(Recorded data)
════════

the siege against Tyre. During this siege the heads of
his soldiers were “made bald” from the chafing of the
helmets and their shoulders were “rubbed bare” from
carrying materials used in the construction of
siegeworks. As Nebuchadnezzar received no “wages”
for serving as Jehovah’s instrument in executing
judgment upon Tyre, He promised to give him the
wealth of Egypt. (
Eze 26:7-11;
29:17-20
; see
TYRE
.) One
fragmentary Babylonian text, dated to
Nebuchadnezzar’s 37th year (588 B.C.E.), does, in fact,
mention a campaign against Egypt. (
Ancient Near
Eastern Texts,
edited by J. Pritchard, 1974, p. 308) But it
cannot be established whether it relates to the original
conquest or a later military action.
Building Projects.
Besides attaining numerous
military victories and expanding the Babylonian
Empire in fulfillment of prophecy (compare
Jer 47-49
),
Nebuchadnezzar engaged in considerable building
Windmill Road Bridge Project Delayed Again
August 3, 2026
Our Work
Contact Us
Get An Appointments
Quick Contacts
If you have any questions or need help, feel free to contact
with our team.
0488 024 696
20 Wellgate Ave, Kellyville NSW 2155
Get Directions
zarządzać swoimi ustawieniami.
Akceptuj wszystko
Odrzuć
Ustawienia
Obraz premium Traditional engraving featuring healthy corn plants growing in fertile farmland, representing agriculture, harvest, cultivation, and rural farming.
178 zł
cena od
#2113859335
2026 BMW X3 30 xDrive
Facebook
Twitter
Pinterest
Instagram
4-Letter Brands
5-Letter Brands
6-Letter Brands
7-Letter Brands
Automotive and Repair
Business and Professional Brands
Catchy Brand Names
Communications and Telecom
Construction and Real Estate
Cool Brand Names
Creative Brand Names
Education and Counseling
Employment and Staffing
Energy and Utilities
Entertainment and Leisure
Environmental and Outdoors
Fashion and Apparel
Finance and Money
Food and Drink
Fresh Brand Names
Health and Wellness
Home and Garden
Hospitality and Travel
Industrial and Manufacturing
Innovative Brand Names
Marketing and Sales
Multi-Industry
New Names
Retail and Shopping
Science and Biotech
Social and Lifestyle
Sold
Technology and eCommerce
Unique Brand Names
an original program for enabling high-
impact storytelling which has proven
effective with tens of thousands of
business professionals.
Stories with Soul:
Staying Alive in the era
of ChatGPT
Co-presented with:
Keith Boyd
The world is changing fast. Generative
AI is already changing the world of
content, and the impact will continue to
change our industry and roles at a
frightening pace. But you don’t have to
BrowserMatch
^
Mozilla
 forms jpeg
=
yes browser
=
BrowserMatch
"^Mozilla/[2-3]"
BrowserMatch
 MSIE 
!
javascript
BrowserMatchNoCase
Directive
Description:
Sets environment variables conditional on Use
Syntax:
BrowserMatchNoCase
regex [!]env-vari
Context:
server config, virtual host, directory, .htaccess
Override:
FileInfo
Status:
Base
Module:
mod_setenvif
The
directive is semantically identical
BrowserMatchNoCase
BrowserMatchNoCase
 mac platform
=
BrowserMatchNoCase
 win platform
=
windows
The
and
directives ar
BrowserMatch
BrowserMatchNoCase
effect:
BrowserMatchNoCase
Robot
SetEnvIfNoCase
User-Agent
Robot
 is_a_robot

════════

## Work to complete
Without omitting anything, output the entries exactly.

## Reply
the siege against Tyre. During this siege the heads of
his soldiers were “made bald” from the chafing of the
helmets and their shoulders were “rubbed bare” from
carrying materials used in the construction of
siegeworks. As Nebuchadnezzar received no “wages”
for serving as Jehovah’s instrument in executing
judgment upon Tyre, He promised to give him the
wealth of Egypt. (
Eze 26:7-11;
29:17-20
; see
TYRE
.) One
fragmentary Babylonian text, dated to
Nebuchadnezzar’s 37th year (588 B.C.E.), does, in fact,
mention a campaign against Egypt. (
Ancient Near
Eastern Texts,
edited by J. Pritchard, 1974, p. 308) But it
cannot be established whether it relates to the original
conquest or a later military action.
Building Projects.
Besides attaining numerous
military victories and expanding the Babylonian
Empire in fulfillment of prophecy (compare
Jer 47-49
),
Nebuchadnezzar engaged in considerable building
Windmill Road Bridge Project Delayed Again
August 3, 2026
Our Work
Contact Us
Get An Appointments
Quick Contacts
If you have any questions or need help, feel free to contact
with our team.
0488 024 696
20 Wellgate Ave, Kellyville NSW 2155
Get Directions
zarządzać swoimi ustawieniami.
Akceptuj wszystko
Odrzuć
Ustawienia
Obraz premium Traditional engraving featuring healthy corn plants growing in fertile farmland, representing agriculture, harvest, cultivation, and rural farming.
178 zł
cena od
#2113859335
2026 BMW X3 30 xDrive
Facebook
Twitter
Pinterest
Instagram
4-Letter Brands
5-Letter Brands
6-Letter Brands
7-Letter Brands
Automotive and Repair
Business and Professional Brands
Catchy Brand Names
Communications and Telecom
Construction and Real Estate
Cool Brand Names
Creative Brand Names
Education and Counseling
Employment and Staffing
Energy and Utilities
Entertainment and Leisure
Environmental and Outdoors
Fashion and Apparel
Finance and Money
Food and Drink
Fresh Brand Names
Health and Wellness
Home and Garden
Hospitality and Travel
Industrial and Manufacturing
Innovative Brand Names
Marketing and Sales
Multi-Industry
New Names
Retail and Shopping
Science and Biotech
Social and Lifestyle
Sold
Technology and eCommerce
Unique Brand Names
an original program for enabling high-
impact storytelling which has proven
effective with tens of thousands of
business professionals.
Stories with Soul:
Staying Alive in the era
of ChatGPT
Co-presented with:
Keith Boyd
The world is changing fast. Generative
AI is already changing the world of
content, and the impact will continue to
change our industry and roles at a
frightening pace. But you don’t have to
BrowserMatch
^
Mozilla
 forms jpeg
=
yes browser
=
BrowserMatch
"^Mozilla/[2-3]"
BrowserMatch
 MSIE 
!
javascript
BrowserMatchNoCase
Directive
Description:
Sets environment variables conditional on Use
Syntax:
BrowserMatchNoCase
regex [!]env-vari
Context:
server config, virtual host, directory, .htaccess
Override:
FileInfo
Status:
Base
Module:
mod_setenvif
The
directive is semantically identical
BrowserMatchNoCase
BrowserMatchNoCase
 mac platform
=
BrowserMatchNoCase
 win platform
=
windows
The
and
directives ar
BrowserMatch
BrowserMatchNoCase
effect:
BrowserMatchNoCase
Robot
SetEnvIfNoCase
User-Agent
Robot
 is_a_robot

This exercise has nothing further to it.